The Kalman Update¶

The core of skillinfer is a single equation: the multivariate Gaussian conditioning rule. When you call profile.observe(j, y), this is what happens.

The update equations¶

Let \(J\) be the indices of all observed features and \(\mathbf{y}_J\) the observed values. Given the prior \(\mathcal{N}(\mu_0, \Sigma_0)\) — usually the population mean and covariance — the posterior mean is computed in one shot:

\[ M = \Sigma_{J,J} + \sigma^2_{\text{noise}} I \]

\[ \boldsymbol{\alpha} = M^{-1} (\mathbf{y}_J - \mu_{0,J}) \]

\[ \boldsymbol{\delta} = \Sigma_{:,J} \boldsymbol{\alpha} \]

\[ \mu_{\text{post}} = \mu_0 + \boldsymbol{\delta} \]

\[ \Sigma_{\text{post}} = \Sigma_0 - \Sigma_{:,J} M^{-1} \Sigma_{J,:} \]

where \(\sigma^2_{\text{noise}}\) is the observation noise variance.

What each part does¶

Innovation¶

\(\mathbf{y}_J - \mu_{0,J}\) is the difference between observations and prior expectations.
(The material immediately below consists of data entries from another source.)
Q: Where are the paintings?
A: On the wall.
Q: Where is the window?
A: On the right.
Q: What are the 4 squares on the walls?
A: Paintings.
Zero innovation leaves everything unchanged.

Cross-covariance transfer¶

\(\Sigma_{:,J}\) is the cross-covariance between every feature and the observed features. It controls how the innovation propagates:

\(\Sigma_{i,J} > 0\): feature \(i\) moves in the same direction as the innovation
\(\Sigma_{i,J} < 0\): feature \(i\) moves in the opposite direction
\(\Sigma_{i,J} \approx 0\): feature \(i\) is unaffected

Posterior covariance¶

The Schur-complement term \(\Sigma_{:,J} M^{-1} \Sigma_{J,:}\) is subtracted from the prior covariance, shrinking uncertainty for both observed features and any features correlated with them.

In code¶

The implementation in skillinfer/_kalman.py:

def condition(prior_mean, pop_cov, obs_indices, obs_values, obs_noise):
    J = np.asarray(obs_indices, dtype=int)
    y = np.asarray(obs_values, dtype=float)

    S_J = pop_cov[:, J]                        # (K, n_obs)
    S_JJ = pop_cov[np.ix_(J, J)]               # (n_obs, n_obs)
    M = S_JJ + obs_noise ** 2 * np.eye(len(J))

    innovation = y - prior_mean[J]
    alpha = np.linalg.solve(M, innovation)
    delta = S_J @ alpha

    return prior_mean + delta

The population covariance is treated as a read-only reference — it is never mutated. Each Profile recomputes its posterior from \(\Sigma_0\) and the current set of observations, so the order of observe() calls does not matter and the math is exact.

Predictions are clipped to \([0, 1]\) when reported (profile.predict(), profile.mean()) to match the population's natural scale.

Exactness¶

The Gaussian conditioning rule is the exact Bayesian posterior when:

The prior is Gaussian: \(p(\mathbf{x}) = \mathcal{N}(\mu_0, \Sigma_0)\)
Each observation is linear in the state with Gaussian noise: \(y_j = x_j + \epsilon\), where \(\epsilon \sim \mathcal{N}(0, \sigma^2_{\text{noise}})\)

Under these conditions the posterior is also Gaussian and condition() computes its exact mean. No iteration, no sampling, no variational bounds.

For bounded skill scales (e.g. \([0, 1]\)), the Gaussian model is an approximation: the posterior has unbounded support, so the reported mean is clipped at the boundaries. In practice the bias from clipping is small as long as observations are not consistently near the extremes.

The diagonal baseline¶

For comparison, ignoring the off-diagonal covariance gives the diagonal update — only the observed feature is changed:

def diagonal_update(mu, var, j, y_j, obs_noise):
    gain = var[j] / (var[j] + obs_noise ** 2)
    mu[j] += gain * (y_j - mu[j])
    var[j] *= (1 - gain)
    return mu, var

The difference between Kalman and diagonal performance measures how much value the covariance structure adds.